Мы ждали, когда приедет связной Пеньковского Винн. Нам было известно, что поездка в Москву у него в планах, а ради весомости доказательств на суде и снятия спорных вопросов мы хотели задержать их обоих при встрече с поличным.

Однако Винн медлил с приездом. Не знаю, были ли у него какие-то сомнения или подозрения, но в Москву он все не приезжал и не приезжал. Схватка нервов и расчетов была в полном разгаре.

Как пишут М.Палмер и Т.Б.Аллен в своей «Энциклопедии шпионажа», в 1962 году, когда западным секретным службам стало ясно, что Пеньковскому грозит разоблачение, они приняли решение организовать ему побег на Запад в одном из грузовиков с экспонатами с торговой выставки в Ленинграде, в которой бизнесмен Винн должен был официально участвовать.

В то время дело Пеньковского было под моим личным контролем. Вместе с Грибановым, а затем Банниковым мы взвешивали каждый наш шаг: мы понимали, что на крючке у нас большая рыба, и не в коем случае не могли допустить, чтобы она ушла.

Вскоре узнали, что Винн направляется с двумя грузовиками на торговую выставку в Венгрию, намереваясь оттуда через Хельсинки прибыть в Ленинград.

Между секретными службами Советского Союза и Венгерской Народной Республики существовало соглашение о взаимной выдаче лиц, допустивших проступки на территории наших стран. Однако Винн пока что не был в чем-либо уличен — только подозреваем. И все-таки мы решили не медлить.
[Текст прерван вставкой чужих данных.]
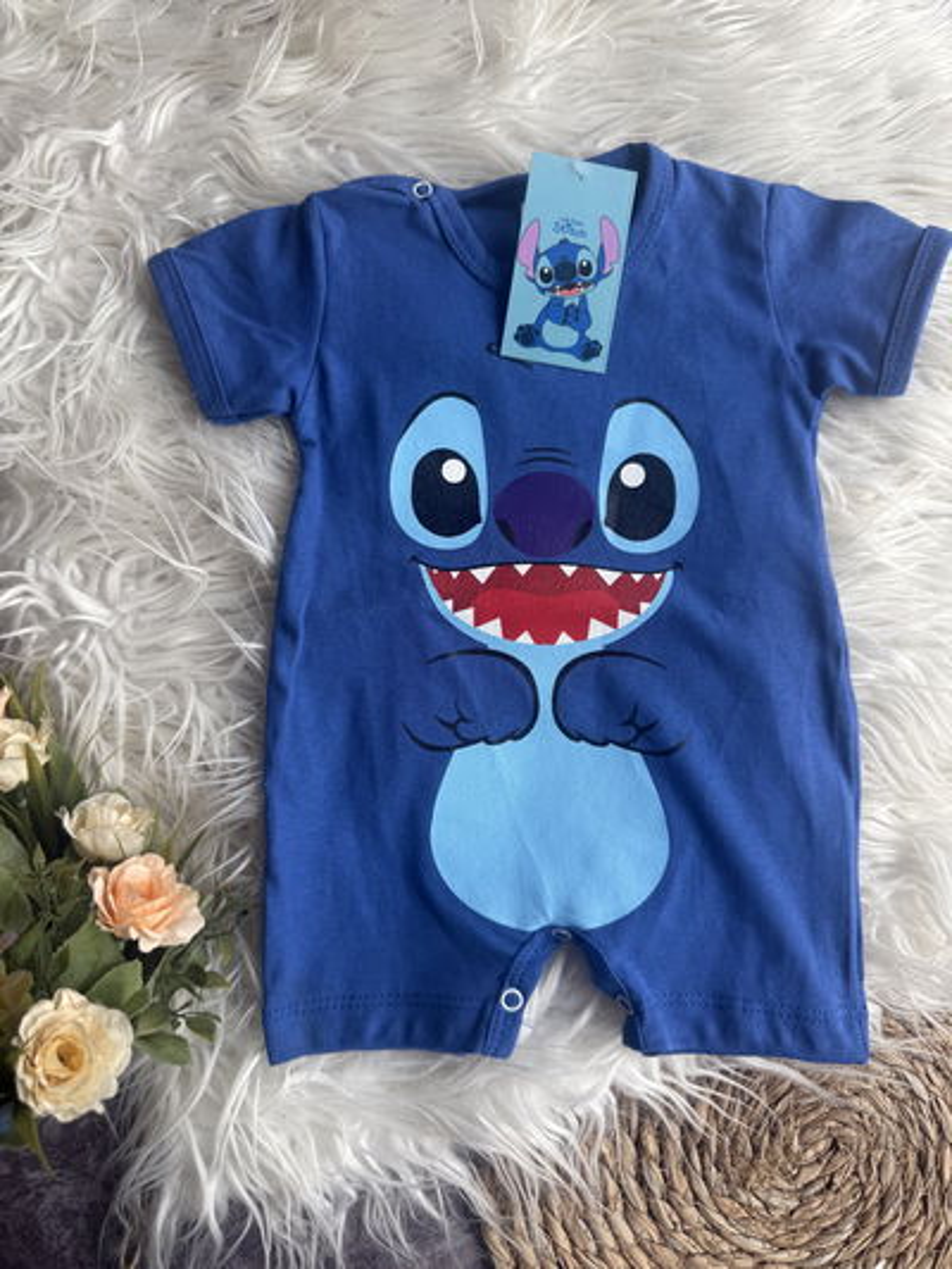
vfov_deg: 71.6
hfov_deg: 56.8
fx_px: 880
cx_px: 476
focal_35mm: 24
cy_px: 634
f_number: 1.78
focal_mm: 6.76
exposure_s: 1/426
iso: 80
В октябре в Венгрию на самолете пограничных войск вылетел Банников с группой чекистов. 2 ноября 1962 года, когда Винн уже покидал Будапешт, он был задержан в своей автомашине, арестован и сразу же перевезен в Москву — на том же самолете, на котором прибыл в Будапешт Банников. Нам очень помогли венгерские чекисты.

Пеньковского взяли еще раньше — 22 октября. Операция была проведена так, что ни британские, ни американские спецслужбы поначалу ничего не знали об этих арестах. Не знали об арестах друг друга и оба агента.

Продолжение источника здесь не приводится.